:: Data section

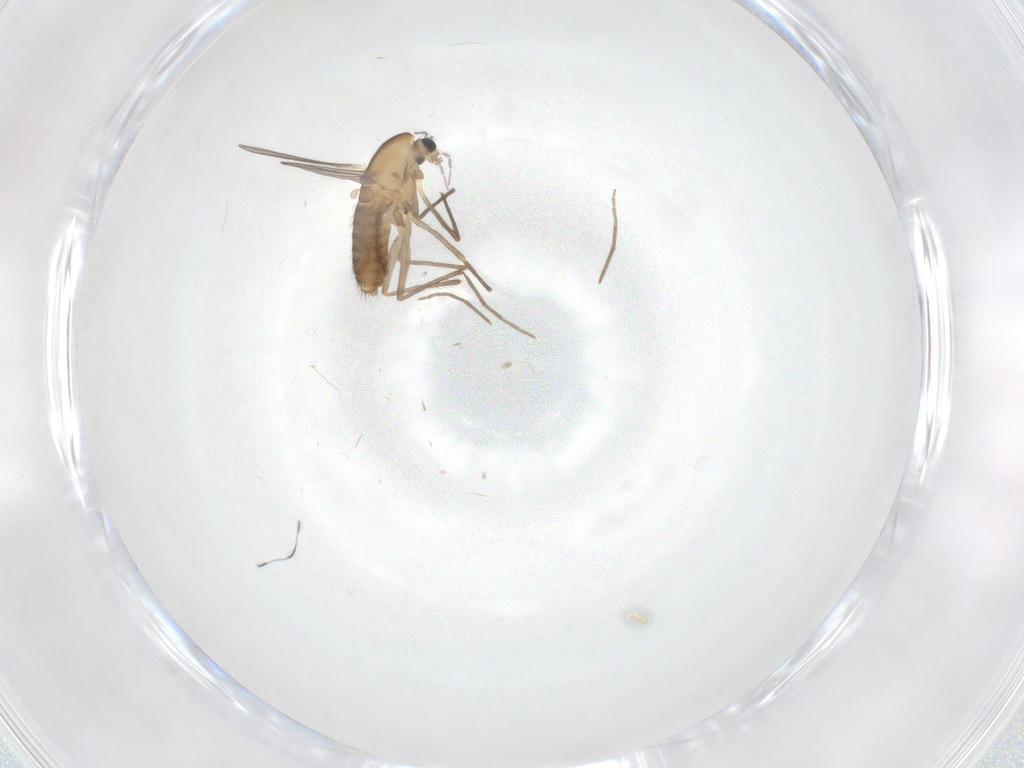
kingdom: Animalia
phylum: Arthropoda
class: Insecta
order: Diptera
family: Chironomidae
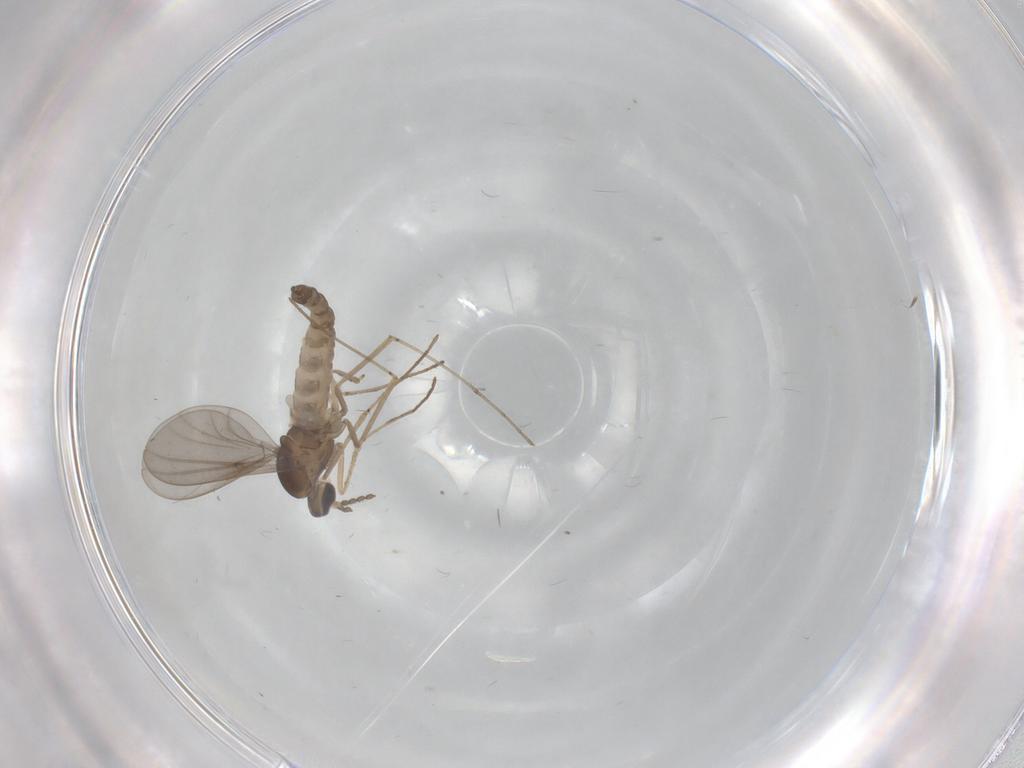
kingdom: Animalia
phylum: Arthropoda
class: Insecta
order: Diptera
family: Cecidomyiidae
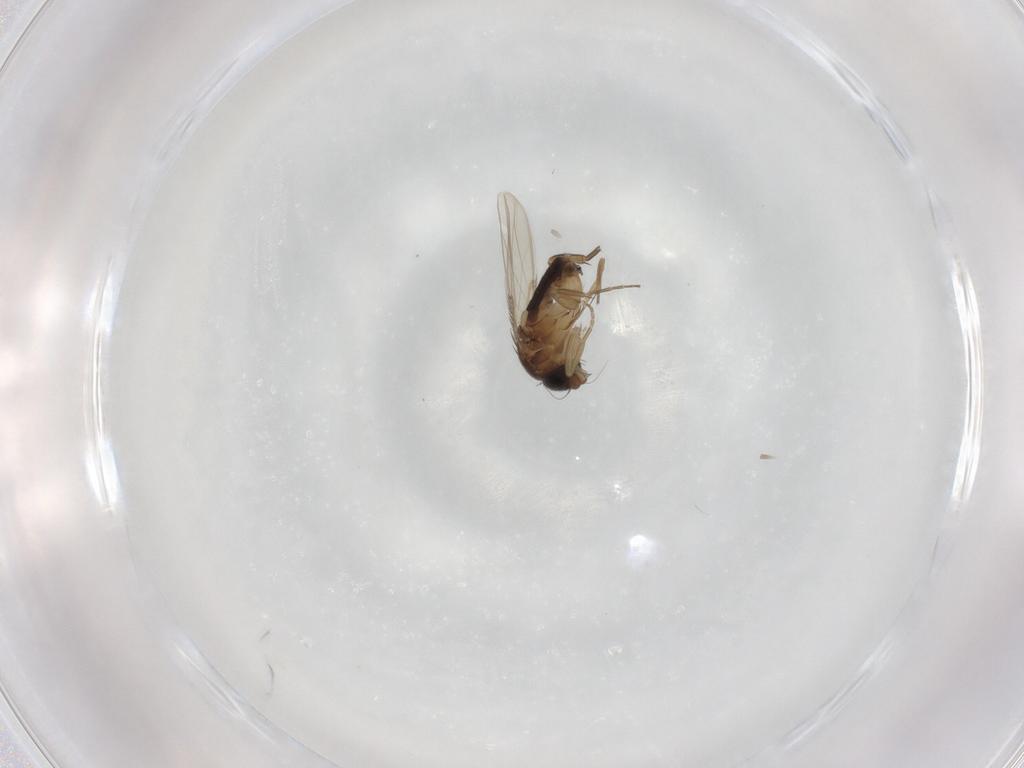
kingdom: Animalia
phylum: Arthropoda
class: Insecta
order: Diptera
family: Phoridae
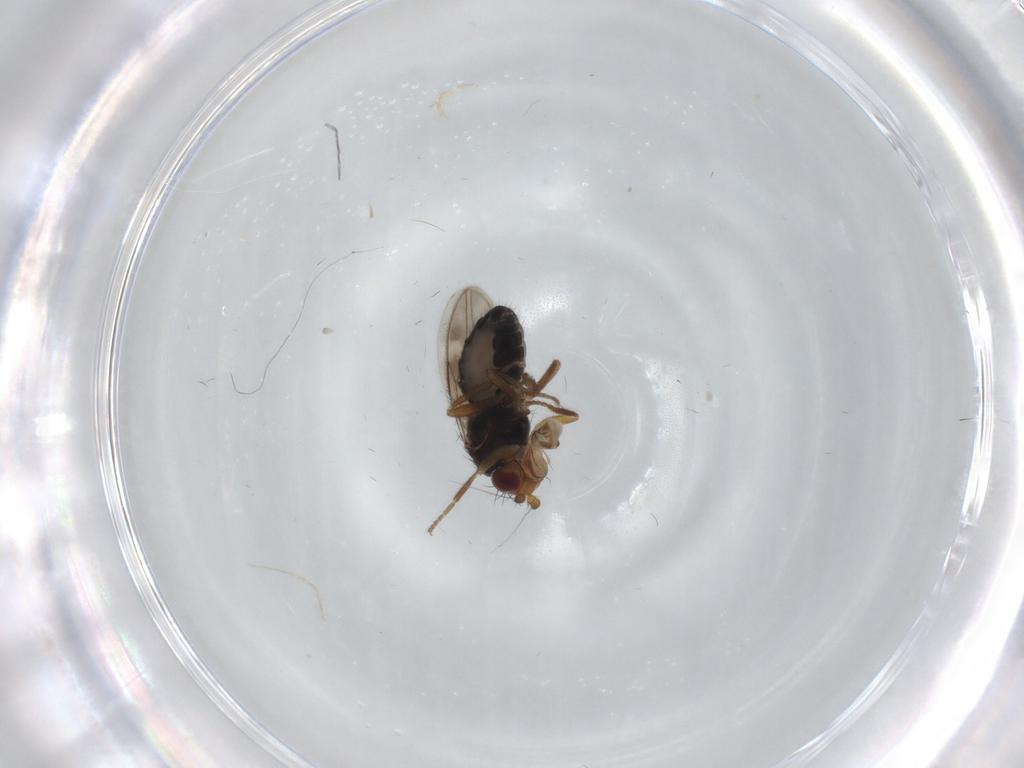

::::

Copy every line of the data above word for word, leaving out the pictures.

kingdom: Animalia
phylum: Arthropoda
class: Insecta
order: Diptera
family: Chironomidae
kingdom: Animalia
phylum: Arthropoda
class: Insecta
order: Diptera
family: Cecidomyiidae
kingdom: Animalia
phylum: Arthropoda
class: Insecta
order: Diptera
family: Phoridae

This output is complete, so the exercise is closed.